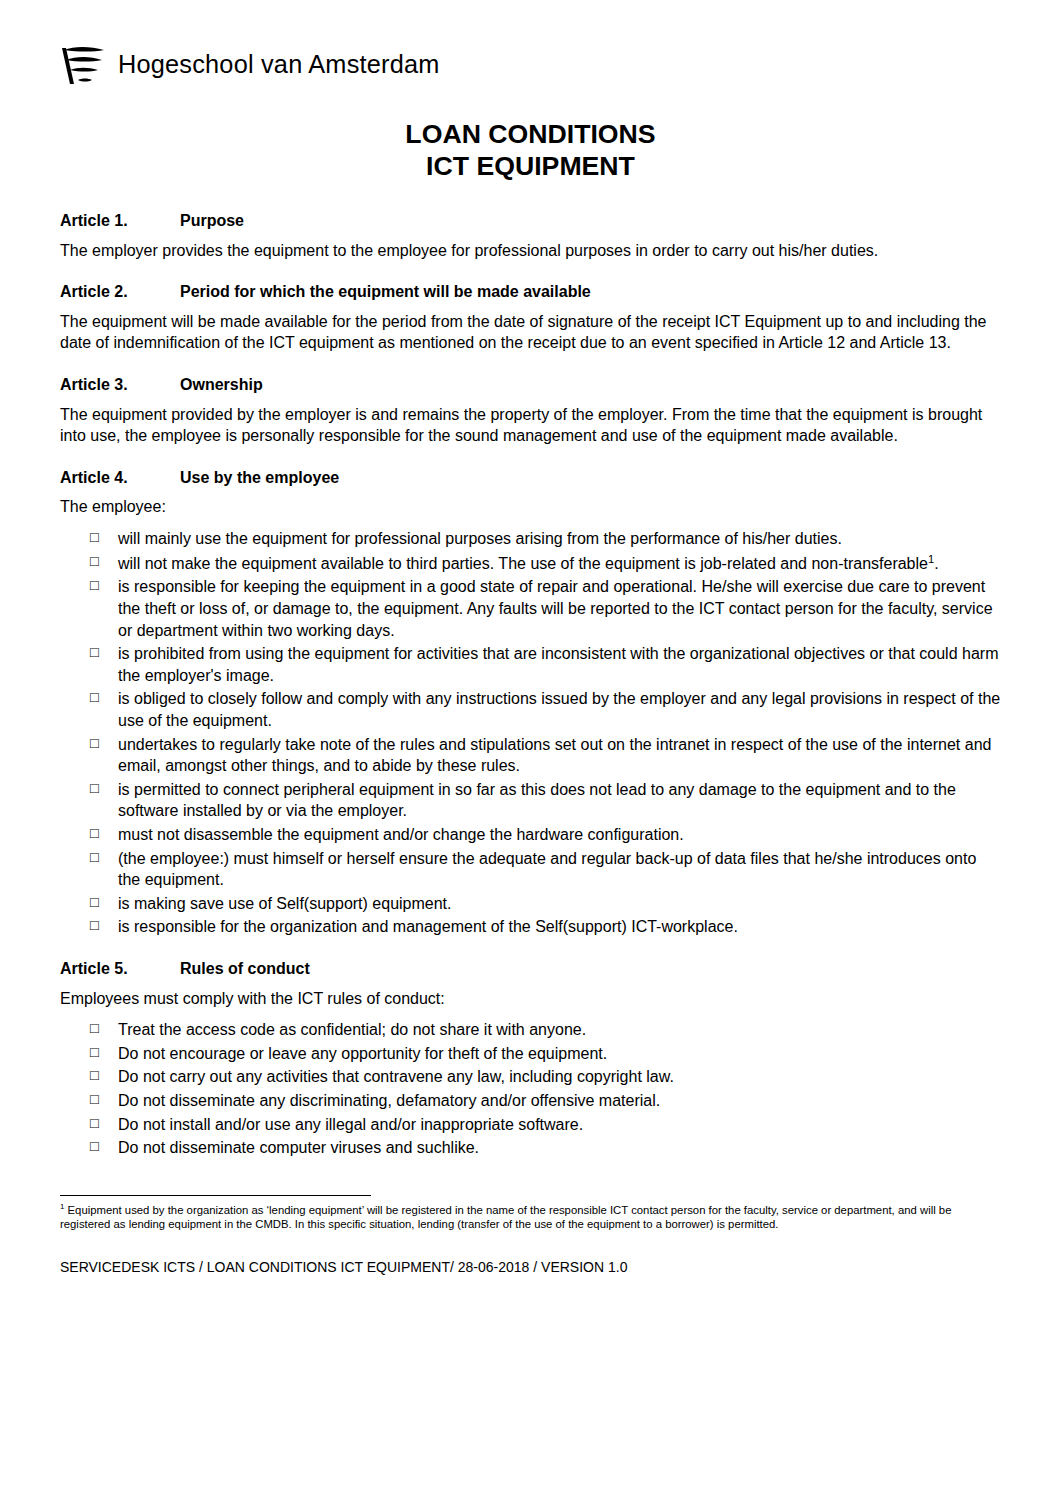Hogeschool van Amsterdam
LOAN CONDITIONS
ICT EQUIPMENT
Article 1. Purpose
The employer provides the equipment to the employee for professional purposes in order to carry out his/her duties.
Article 2. Period for which the equipment will be made available
The equipment will be made available for the period from the date of signature of the receipt ICT Equipment up to and including the date of indemnification of the ICT equipment as mentioned on the receipt due to an event specified in Article 12 and Article 13.
Article 3. Ownership
The equipment provided by the employer is and remains the property of the employer. From the time that the equipment is brought into use, the employee is personally responsible for the sound management and use of the equipment made available.
Article 4. Use by the employee
The employee:
will mainly use the equipment for professional purposes arising from the performance of his/her duties.
will not make the equipment available to third parties. The use of the equipment is job-related and non-transferable1.
is responsible for keeping the equipment in a good state of repair and operational. He/she will exercise due care to prevent the theft or loss of, or damage to, the equipment. Any faults will be reported to the ICT contact person for the faculty, service or department within two working days.
is prohibited from using the equipment for activities that are inconsistent with the organizational objectives or that could harm the employer's image.
is obliged to closely follow and comply with any instructions issued by the employer and any legal provisions in respect of the use of the equipment.
undertakes to regularly take note of the rules and stipulations set out on the intranet in respect of the use of the internet and email, amongst other things, and to abide by these rules.
is permitted to connect peripheral equipment in so far as this does not lead to any damage to the equipment and to the software installed by or via the employer.
must not disassemble the equipment and/or change the hardware configuration.
(the employee:) must himself or herself ensure the adequate and regular back-up of data files that he/she introduces onto the equipment.
is making save use of Self(support) equipment.
is responsible for the organization and management of the Self(support) ICT-workplace.
Article 5. Rules of conduct
Employees must comply with the ICT rules of conduct:
Treat the access code as confidential; do not share it with anyone.
Do not encourage or leave any opportunity for theft of the equipment.
Do not carry out any activities that contravene any law, including copyright law.
Do not disseminate any discriminating, defamatory and/or offensive material.
Do not install and/or use any illegal and/or inappropriate software.
Do not disseminate computer viruses and suchlike.
1 Equipment used by the organization as ‘lending equipment’ will be registered in the name of the responsible ICT contact person for the faculty, service or department, and will be registered as lending equipment in the CMDB. In this specific situation, lending (transfer of the use of the equipment to a borrower) is permitted.
SERVICEDESK ICTS / LOAN CONDITIONS ICT EQUIPMENT/ 28-06-2018 / VERSION 1.0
═══
**Task description**
Copy, from the material, each line that holds the string "purposes".

**Answer section**
The employer provides the equipment to the employee for professional purposes in order to carry out his/her duties.
will mainly use the equipment for professional purposes arising from the performance of his/her duties.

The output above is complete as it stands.